## Work order:
With the pictures left aside, write out exactly the lines of the listing below from the line with "remove all obstacles in your way, and open" to the line with "Do you have an EMI/Installment Opt", both included, and only those.

___ Record extracts ___

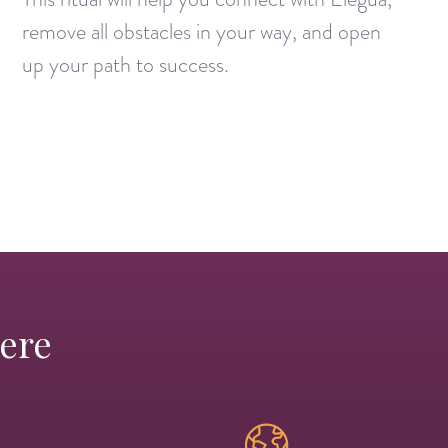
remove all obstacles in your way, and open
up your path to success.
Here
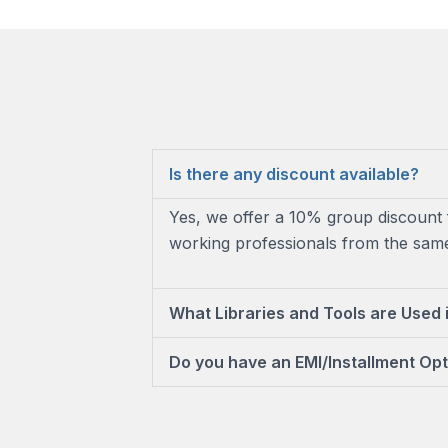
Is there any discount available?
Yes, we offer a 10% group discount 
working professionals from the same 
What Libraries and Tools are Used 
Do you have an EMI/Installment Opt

___
___ Record extracts ___

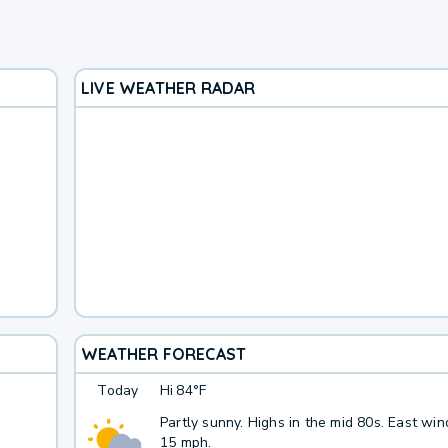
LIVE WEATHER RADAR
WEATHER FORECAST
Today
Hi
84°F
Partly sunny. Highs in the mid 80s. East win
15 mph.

___

## Output below:
remove all obstacles in your way, and open
up your path to success.
Here
Is there any discount available?
Yes, we offer a 10% group discount 
working professionals from the same 
What Libraries and Tools are Used 
Do you have an EMI/Installment Opt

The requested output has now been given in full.